• [MATERIAL TO PROCESS]
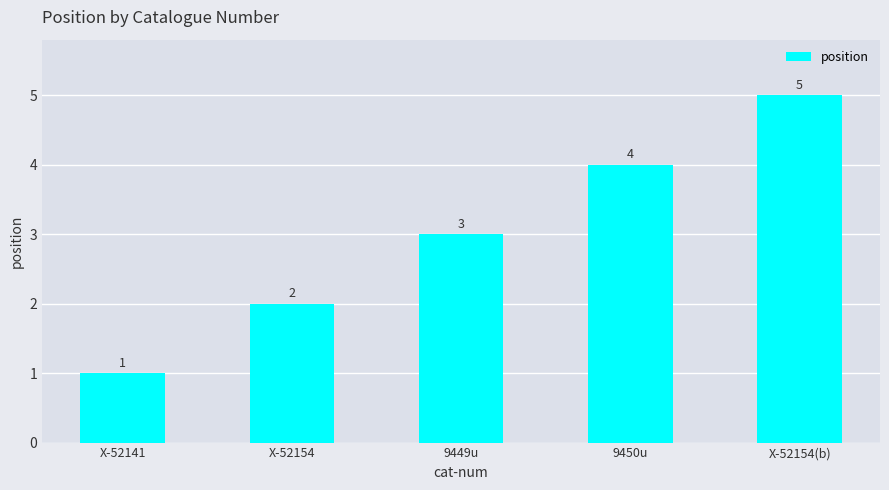

Which has a higher value, X-52154(b) or 9449u?

X-52154(b)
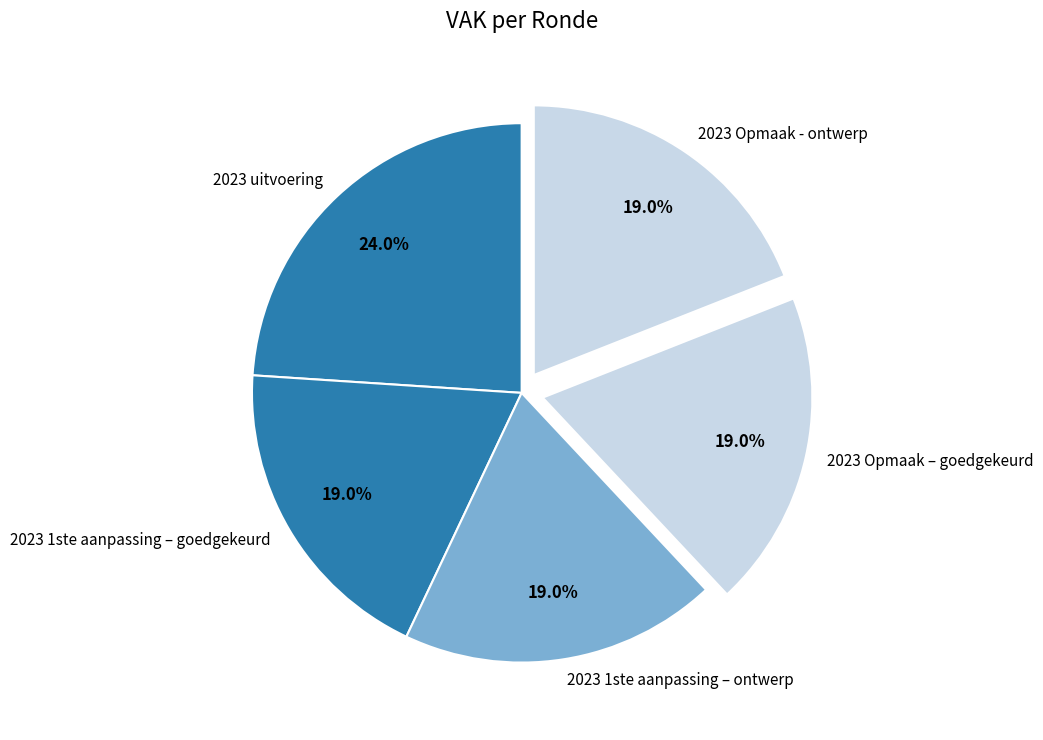

What is the largest slice in the pie chart?

2023 uitvoering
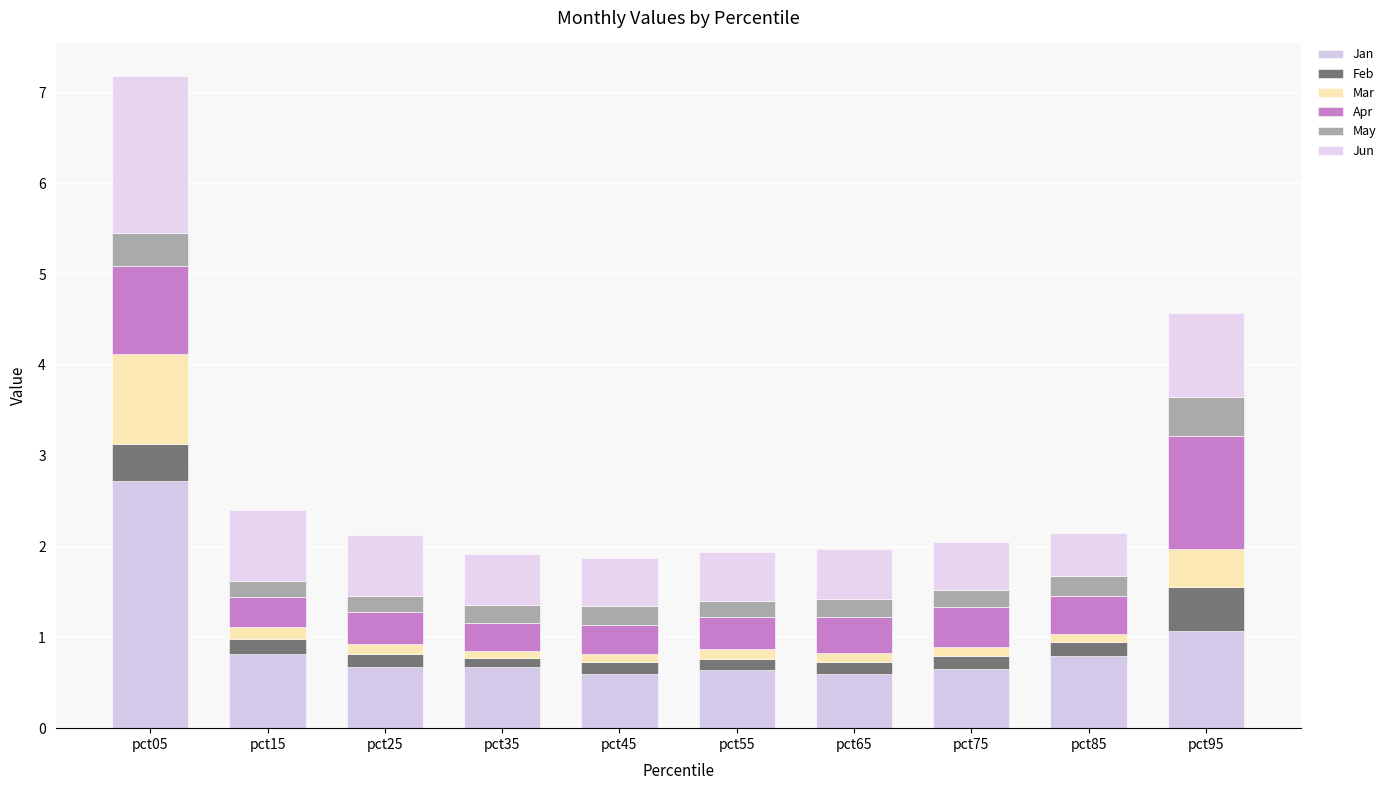

What is the minimum value for Jan?

0.6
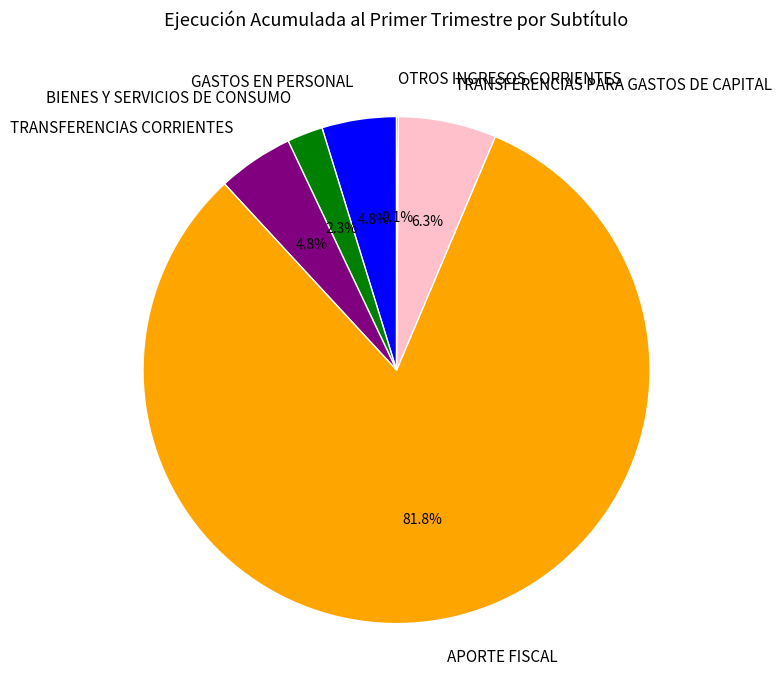

To the nearest percent, what is the difference between the APORTE FISCAL and GASTOS EN PERSONAL slice percentages?

77%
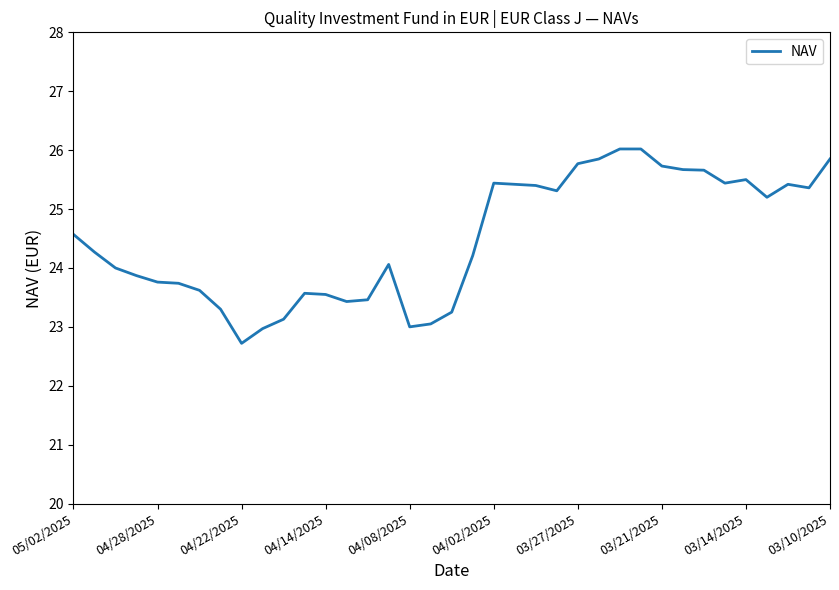

What is the maximum value shown in the chart?

26.0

• [ACTION ITEM] Transcribe every line of text in the listing above exactly, leaving out the pictures.

• [WRITTEN ANSWER]
Which has a higher value, X-52154(b) or 9449u?

X-52154(b)

What is the largest slice in the pie chart?

2023 uitvoering

What is the minimum value for Jan?

0.6

To the nearest percent, what is the difference between the APORTE FISCAL and GASTOS EN PERSONAL slice percentages?

77%

What is the maximum value shown in the chart?

26.0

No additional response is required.